The Cleanest Cat Breed You Can Own

People have been keeping cats as pets for literally thousands of years for good reasons. They are self possessed, relatively easy to care for, small, and so darned cute. However, anyone who owns a cat knows that in addition to joy, our feline friends sometimes bring mess into the house. From shedding all over the furniture, to constant litter box maintenance, there are some dirtier aspects to cat stewardship that might turn off potential owners. If a clean home is your top priority, but you still want to bring a cat into your life, it's worth it to do some research into which breeds are easiest to keep up after. So which cat breed is the cleanest?

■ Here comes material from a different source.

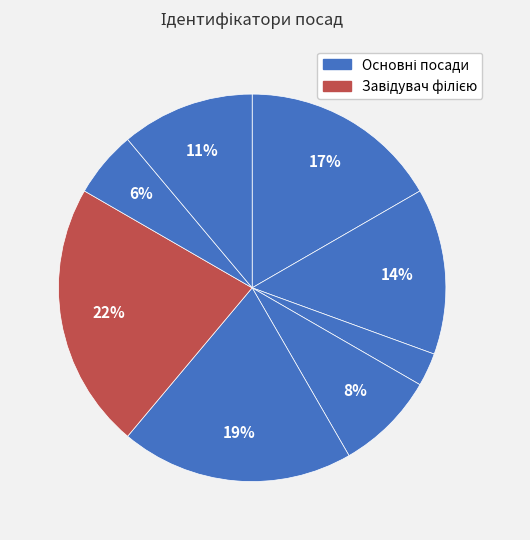

Count the number of slices in the pie.

8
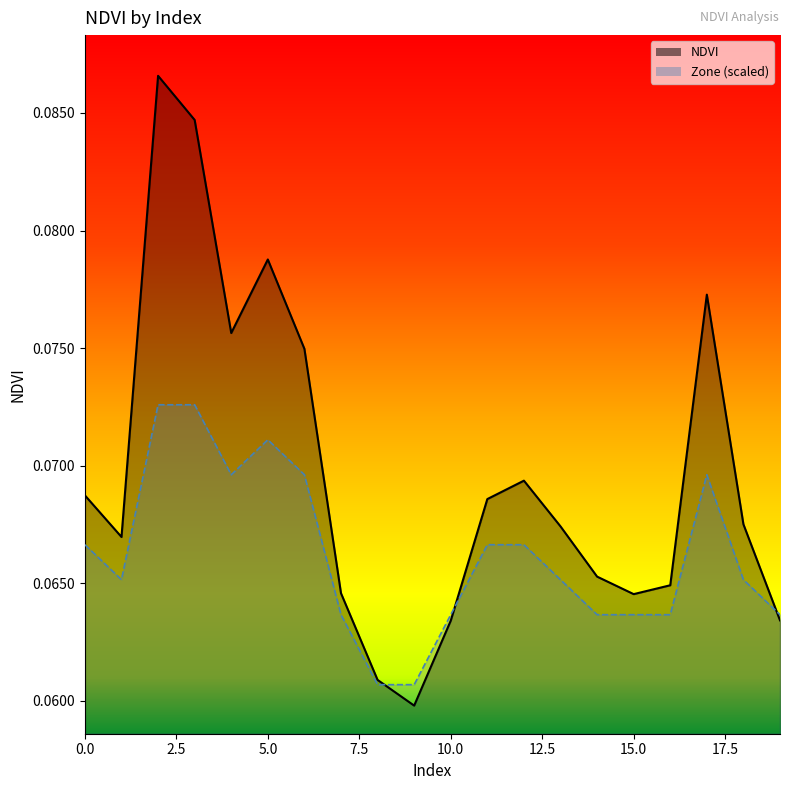

Which label corresponds to the smallest value in the chart?

9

Keep your heart and your options open

Although there are many factors to take into consideration, if the thought of a cat hair-covered home is a major deal breaker then the most obvious answer is the infamously hairless Sphynx breed. Many find these cats a bit startling at first, but they are incredibly affectionate and loving animals, perfect for anyone who loves to cuddle, but hates vacuuming. There are a few things to keep in mind, though. Because they have no fur, Sphynx cats require some extra care that other feline furbabies do not, including regular baths. If your aversion to fur is allergy related it's also important to know that not all cat allergies are caused by dander. Some people are instead allergic to cat saliva, and for them a hairless cat will provide no relief from watery eyes and a runny nose.

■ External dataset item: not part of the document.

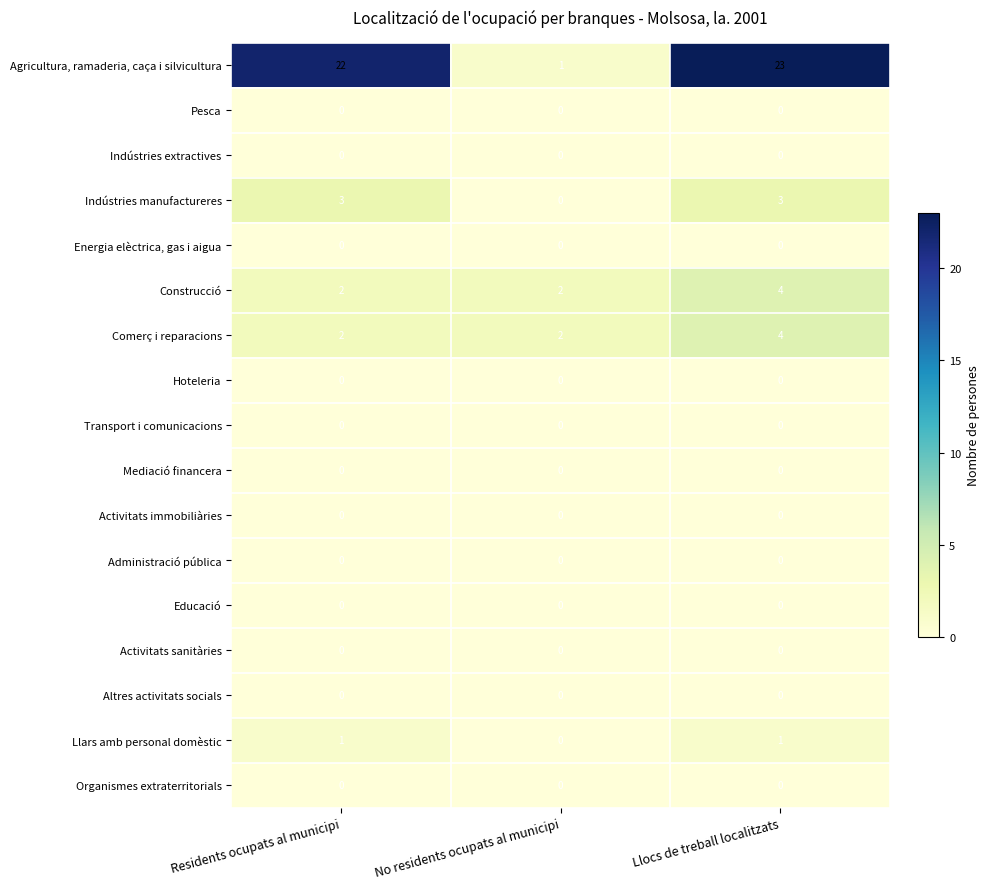

The value of Administració pública at No residents ocupats al municipi is 0. True or false?

True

For those who have their hearts set on a fluffy kitty there are several breeds that are known to shed less than others. These include the short haired Bengal, affectionate Siamese, quiet Russian Blue, and dog-like Devon Rex. Despite their long and luscious manes, Siberian cats also don't shed much, but their abundance of fur may make it easier for dirt and detritus to find its way into your bed.

Other than fur, another big consideration for a neat-freak cat owner is the litter box. With regular scooping it's not hard to keep your cat's toilet tidy, but if you really can't stand the idea of litter getting tracked all over the house, an indoor-outdoor cat may be a good idea. Before making the decision to have an outdoor cat it's important to understand the risks, especially if you live in an area where predators like cougars are common. If it seems like a good idea for you there are some breeds that are known to thrive outdoors, including the aforementioned Bengal, the intelligent Abyssinian, and the playful Manx.